*** TEXT SEGMENT

# Do You Have a Black Cat? Are They The Most Vocal Of Your Bunch?



## OwnedByIsis (Jun 21, 2011)

I was talking to a friend today who has six cats. She has a black cat and she said to me that her black cat (named Melinda, I love that name!) is the most vocal of her bunch. All her others are very quiet compared to Melinda.

Isis is vocal, even though she is the only cat. She has been vocal since the day we brought her home. She will trill or meow or talk to me off and on all day.

If you have a black cat, is yours very vocal? I have talked to other black cat owners and they have all said their black cat is the most vocal.

Is that a black cat trait? I wonder why they are this way (maybe I just over analyze too much but I do wonder!)


----------



## Beckie210789 (May 9, 2011)

Monkeys is DEFINITELY the most talkative in our group. She's always talking to us if we don't pay attention to her when she wants it, or if we walk to close to the laser pointer shelf. Now our cow print boy Teeb is one to meow like a broken record if someone doesn't feed him right on time.


----------



## Rebbie (Jul 11, 2011)

Come to think of it, most of the time when there is meowing at the SPCA it is either A) A black kitty, or B) A tortie. I rarely see any other cats talk like they do.

However, as I don't own one I can't say with 100% accuracy, but from visiting it seems to be true. When waiting to visit Ariel/Russia I had a running conversation with a tortie kitty and a black kitten going. :lol:


----------



## dweamgoil (Feb 3, 2010)

I guess my Sasha is the exception. Compared to my other cats, he is the quietest, but definitely the most loving.


----------



## Carmel (Nov 23, 2010)

******

### EXERCISE A
In the forum thread about black cats, what is the name of the friend's black cat?
The forum thread and the saved data entries come from separate, unrelated sources.

*** DATA PROVIDED

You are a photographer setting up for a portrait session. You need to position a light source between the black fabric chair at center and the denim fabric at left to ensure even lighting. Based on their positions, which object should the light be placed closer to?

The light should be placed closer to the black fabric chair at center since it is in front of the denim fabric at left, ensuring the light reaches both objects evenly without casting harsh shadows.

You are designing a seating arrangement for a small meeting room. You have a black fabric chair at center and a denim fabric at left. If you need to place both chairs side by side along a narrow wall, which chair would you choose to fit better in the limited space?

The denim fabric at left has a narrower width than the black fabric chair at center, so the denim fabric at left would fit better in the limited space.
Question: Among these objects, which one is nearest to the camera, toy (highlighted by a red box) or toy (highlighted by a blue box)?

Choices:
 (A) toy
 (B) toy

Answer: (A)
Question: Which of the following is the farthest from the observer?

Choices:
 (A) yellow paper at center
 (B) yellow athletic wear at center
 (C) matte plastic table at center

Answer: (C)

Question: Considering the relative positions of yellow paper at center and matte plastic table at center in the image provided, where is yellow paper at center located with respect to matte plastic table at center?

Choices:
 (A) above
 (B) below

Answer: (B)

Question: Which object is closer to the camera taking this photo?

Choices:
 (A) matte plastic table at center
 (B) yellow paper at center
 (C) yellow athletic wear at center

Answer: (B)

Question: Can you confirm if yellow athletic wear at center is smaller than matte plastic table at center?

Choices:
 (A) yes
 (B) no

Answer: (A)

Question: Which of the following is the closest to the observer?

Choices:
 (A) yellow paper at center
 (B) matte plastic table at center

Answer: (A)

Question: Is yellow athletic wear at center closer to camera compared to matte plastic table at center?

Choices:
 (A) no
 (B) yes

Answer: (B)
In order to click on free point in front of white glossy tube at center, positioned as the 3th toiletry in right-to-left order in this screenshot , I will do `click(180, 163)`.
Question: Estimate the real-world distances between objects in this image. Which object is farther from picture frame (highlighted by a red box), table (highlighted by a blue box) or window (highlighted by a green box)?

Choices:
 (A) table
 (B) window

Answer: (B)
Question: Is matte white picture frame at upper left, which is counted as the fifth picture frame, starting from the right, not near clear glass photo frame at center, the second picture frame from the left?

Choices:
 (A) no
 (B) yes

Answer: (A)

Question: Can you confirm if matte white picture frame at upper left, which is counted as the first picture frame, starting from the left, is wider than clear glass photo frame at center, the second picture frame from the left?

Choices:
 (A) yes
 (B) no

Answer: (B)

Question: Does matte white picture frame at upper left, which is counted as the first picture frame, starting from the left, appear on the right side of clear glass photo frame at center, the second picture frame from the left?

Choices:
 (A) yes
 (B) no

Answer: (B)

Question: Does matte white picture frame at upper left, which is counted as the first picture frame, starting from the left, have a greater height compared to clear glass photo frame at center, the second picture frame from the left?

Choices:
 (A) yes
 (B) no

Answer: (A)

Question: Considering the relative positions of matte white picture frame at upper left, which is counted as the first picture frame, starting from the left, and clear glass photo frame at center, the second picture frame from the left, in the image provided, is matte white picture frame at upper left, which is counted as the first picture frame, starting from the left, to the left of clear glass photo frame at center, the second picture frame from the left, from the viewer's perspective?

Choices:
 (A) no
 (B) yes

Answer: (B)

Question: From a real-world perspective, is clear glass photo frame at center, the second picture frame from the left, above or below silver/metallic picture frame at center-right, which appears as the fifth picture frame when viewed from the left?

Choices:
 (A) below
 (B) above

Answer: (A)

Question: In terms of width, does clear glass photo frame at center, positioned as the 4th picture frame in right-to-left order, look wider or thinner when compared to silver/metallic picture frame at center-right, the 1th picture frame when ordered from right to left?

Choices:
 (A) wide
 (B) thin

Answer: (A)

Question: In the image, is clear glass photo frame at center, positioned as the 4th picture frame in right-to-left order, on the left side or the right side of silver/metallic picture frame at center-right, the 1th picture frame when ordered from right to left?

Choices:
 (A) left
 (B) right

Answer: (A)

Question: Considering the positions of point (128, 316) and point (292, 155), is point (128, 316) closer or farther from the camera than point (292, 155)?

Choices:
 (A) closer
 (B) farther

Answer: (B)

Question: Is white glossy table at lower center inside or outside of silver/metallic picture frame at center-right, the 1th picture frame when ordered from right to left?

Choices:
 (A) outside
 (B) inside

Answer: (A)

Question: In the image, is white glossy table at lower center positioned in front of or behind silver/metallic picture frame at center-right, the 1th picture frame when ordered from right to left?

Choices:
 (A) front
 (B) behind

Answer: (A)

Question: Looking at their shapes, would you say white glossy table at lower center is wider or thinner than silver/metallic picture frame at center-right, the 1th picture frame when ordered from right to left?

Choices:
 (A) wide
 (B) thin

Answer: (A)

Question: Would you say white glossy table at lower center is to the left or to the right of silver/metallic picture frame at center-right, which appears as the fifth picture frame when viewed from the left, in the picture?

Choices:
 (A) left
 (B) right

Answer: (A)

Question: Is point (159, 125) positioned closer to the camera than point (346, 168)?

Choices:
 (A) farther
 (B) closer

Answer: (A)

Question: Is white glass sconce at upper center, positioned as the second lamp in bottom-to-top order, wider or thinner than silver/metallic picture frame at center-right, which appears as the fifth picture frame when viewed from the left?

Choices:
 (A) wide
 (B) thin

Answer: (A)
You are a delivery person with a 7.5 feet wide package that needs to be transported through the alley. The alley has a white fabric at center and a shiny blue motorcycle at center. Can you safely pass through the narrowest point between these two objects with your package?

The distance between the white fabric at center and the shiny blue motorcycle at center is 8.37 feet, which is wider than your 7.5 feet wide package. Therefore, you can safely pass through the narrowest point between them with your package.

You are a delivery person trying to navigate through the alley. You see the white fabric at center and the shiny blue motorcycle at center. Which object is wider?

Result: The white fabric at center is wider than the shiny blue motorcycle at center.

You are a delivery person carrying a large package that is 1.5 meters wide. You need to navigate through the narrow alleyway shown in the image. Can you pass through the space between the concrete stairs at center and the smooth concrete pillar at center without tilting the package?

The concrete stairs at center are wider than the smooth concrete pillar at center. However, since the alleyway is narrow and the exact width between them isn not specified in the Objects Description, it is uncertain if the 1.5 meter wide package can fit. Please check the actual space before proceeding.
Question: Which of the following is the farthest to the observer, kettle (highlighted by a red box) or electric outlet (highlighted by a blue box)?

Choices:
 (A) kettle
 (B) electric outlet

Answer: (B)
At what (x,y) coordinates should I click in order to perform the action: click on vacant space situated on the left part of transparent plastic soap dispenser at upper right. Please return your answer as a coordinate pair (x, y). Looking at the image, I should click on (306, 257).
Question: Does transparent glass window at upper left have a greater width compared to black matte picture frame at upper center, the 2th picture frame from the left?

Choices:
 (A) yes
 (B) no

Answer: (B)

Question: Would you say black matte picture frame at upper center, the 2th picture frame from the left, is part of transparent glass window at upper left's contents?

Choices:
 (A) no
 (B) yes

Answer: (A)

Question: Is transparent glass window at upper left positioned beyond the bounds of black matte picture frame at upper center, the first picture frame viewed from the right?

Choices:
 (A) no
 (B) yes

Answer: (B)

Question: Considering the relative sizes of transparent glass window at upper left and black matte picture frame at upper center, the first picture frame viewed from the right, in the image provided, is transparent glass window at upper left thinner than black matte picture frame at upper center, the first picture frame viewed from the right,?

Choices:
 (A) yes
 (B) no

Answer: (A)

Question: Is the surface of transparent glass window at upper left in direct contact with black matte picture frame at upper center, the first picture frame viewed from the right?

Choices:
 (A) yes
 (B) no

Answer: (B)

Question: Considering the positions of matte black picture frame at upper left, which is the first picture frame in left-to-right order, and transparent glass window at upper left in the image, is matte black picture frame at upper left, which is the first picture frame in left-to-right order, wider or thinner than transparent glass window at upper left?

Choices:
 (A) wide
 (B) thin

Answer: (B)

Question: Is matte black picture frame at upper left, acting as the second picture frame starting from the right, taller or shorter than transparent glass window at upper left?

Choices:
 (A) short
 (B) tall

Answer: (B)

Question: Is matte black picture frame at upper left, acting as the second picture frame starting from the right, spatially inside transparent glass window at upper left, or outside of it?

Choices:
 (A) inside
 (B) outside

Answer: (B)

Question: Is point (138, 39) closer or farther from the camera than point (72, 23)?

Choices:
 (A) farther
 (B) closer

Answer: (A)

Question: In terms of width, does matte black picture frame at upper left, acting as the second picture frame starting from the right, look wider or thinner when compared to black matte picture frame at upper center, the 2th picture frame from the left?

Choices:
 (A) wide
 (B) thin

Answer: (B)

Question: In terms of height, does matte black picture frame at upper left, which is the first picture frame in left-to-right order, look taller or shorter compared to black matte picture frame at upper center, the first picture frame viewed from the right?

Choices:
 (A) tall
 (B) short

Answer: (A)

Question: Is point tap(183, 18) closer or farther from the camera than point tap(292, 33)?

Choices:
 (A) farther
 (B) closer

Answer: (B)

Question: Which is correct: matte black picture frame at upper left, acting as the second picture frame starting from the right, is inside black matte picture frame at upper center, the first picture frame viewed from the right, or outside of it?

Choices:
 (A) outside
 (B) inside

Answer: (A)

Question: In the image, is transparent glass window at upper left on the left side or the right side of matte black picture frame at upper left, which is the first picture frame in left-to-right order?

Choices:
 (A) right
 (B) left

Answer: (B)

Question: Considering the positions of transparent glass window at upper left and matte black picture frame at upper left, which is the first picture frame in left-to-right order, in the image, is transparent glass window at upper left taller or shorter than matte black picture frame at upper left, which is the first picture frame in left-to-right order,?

******

### EXERCISE B
Rewrite the saved data entries from the line containing "The concrete stairs at center are" to the line containing "(B) electric outlet" as a JSON list of strings, one string per line, with blank lines left out.

### TASK RESULT A
Melinda

### TASK RESULT B
[
  "The concrete stairs at center are wider than the smooth concrete pillar at center. However, since the alleyway is narrow and the exact width between them isn not specified in the Objects Description, it is uncertain if the 1.5 meter wide package can fit. Please check the actual space before proceeding.",
  "Question: Which of the following is the farthest to the observer, kettle (highlighted by a red box) or electric outlet (highlighted by a blue box)?",
  "Choices:",
  " (A) kettle",
  " (B) electric outlet"
]